Illinois Researchers to Develop Track Components for Rail Transit Systems

2/10/2015 5:47:00 AM

Yeh Center
Yeh Center

Researchers at the University of Illinois at Urbana-Champaign will work to develop better track components for rail transit systems, thanks to a $2.4 million, two-year grant from the U.S. Department of Transportation Federal Transit Administration. The Rail Transportation and Engineering Center (RailTEC) in U of I’s Department of Civil and Environmental Engineering (CEE) will develop new designs for concrete crossties and fastening systems used in light rail, heavy rail and commuter rail infrastructure that take into account their unique loading conditions.

“The resulting components will be more resilient to their respective loading environments and should allow transit agencies to increase the effectiveness of their capital spending by designing infrastructure components that will accommodate the specific types of loads encountered,” said J. Riley Edwards, senior lecturer and research scientist at RailTEC. Edwards was recently named one of Progressive Railroading magazine’s 2015 Rising Stars. The Rising Stars Award program recognizes the top 20 people under the age of 40 who are making a positive difference in railroading through their company, organization, department or team. Rising Stars award recipients are recognized as up-and-coming leaders in the railroad industry.

The research team—made up of experts in transportation, structures and materials in CEE—will work with transit industry partners from across the country. Just one such partner, New York City Transit, is among the largest transit providers in the world, providing more than 5.5 million weekday rides through the operation of 8,000 trains per day, Edwards said.

The work will be done at RailTEC’s new Research and Innovation Laboratory (RAIL) at the Schnabel Laboratory on the campus of the U.S. Army Corps of Engineers Construction Engineering Research Laboratory in northwest Champaign and at rail transit field test sites around the nation, including one on New York City Transit.

“This is our first project sponsored by the Federal Transit Administration and we are excited about the opportunity,” said CEE Professor Chris Barkan, director of RailTEC.

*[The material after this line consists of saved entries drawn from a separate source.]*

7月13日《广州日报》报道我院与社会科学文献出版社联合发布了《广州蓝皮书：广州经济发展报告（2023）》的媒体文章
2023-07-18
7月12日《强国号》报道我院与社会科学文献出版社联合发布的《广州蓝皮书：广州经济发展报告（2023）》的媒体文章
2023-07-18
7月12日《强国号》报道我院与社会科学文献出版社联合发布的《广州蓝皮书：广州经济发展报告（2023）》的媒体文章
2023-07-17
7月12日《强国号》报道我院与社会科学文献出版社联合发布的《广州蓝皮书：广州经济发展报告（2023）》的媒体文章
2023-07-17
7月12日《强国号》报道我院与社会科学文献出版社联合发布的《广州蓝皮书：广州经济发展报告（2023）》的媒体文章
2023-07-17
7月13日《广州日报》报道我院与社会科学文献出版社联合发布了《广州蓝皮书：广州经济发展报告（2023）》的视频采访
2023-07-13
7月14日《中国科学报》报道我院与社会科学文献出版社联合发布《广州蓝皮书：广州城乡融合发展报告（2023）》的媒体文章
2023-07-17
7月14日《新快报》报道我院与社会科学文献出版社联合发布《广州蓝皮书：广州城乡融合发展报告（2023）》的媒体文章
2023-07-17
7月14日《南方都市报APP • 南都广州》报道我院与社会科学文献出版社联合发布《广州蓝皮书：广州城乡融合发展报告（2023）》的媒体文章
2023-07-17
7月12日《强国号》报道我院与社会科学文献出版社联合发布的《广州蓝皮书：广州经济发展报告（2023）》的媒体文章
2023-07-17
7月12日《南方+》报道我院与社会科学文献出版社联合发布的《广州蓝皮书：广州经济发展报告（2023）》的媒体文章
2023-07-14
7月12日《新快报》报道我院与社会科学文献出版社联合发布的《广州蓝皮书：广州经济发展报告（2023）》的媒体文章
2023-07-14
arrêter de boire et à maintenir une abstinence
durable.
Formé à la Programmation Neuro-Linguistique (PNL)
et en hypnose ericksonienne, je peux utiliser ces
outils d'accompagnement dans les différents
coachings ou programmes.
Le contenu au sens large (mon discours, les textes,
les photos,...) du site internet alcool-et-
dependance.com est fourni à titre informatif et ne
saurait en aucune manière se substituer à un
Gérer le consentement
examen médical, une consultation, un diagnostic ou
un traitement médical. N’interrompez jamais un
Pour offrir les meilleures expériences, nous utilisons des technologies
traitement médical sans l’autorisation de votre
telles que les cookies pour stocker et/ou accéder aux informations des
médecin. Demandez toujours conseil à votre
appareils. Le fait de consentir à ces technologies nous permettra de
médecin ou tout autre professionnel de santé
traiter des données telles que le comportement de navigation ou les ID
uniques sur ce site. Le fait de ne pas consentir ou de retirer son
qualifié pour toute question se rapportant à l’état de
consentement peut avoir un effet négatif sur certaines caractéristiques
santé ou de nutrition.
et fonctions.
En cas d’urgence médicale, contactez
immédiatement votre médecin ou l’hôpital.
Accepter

The University of Illinois at Urbana-Champaign has been a leader in rail education and research for more than a century. RailTEC at Illinois has the most extensive curriculum in railroad engineering of any university in North America, complemented by an extensive research program in rail engineering and transportation.

The project, "Resilient Concrete Crosstie and Fastening System Designs for Light Rail, Heavy Rail, and Commuter Rail Transit Infrastructure," will involve the following rail transit industry partners: the American Public Transportation Association, New York City Transit, MetroLink (St. Louis), TriMet (Portland, Ore.), Metra (Chicago), Amtrak, CXT Concrete Ties Inc., GIC Inc., Pandrol USA, Amsted RPS and Hanson Professional Services Inc.

CEE graduate research assistants (left to right) Matthew Csenge, Henry Wolf and Matthew Greve in a New York City subway station.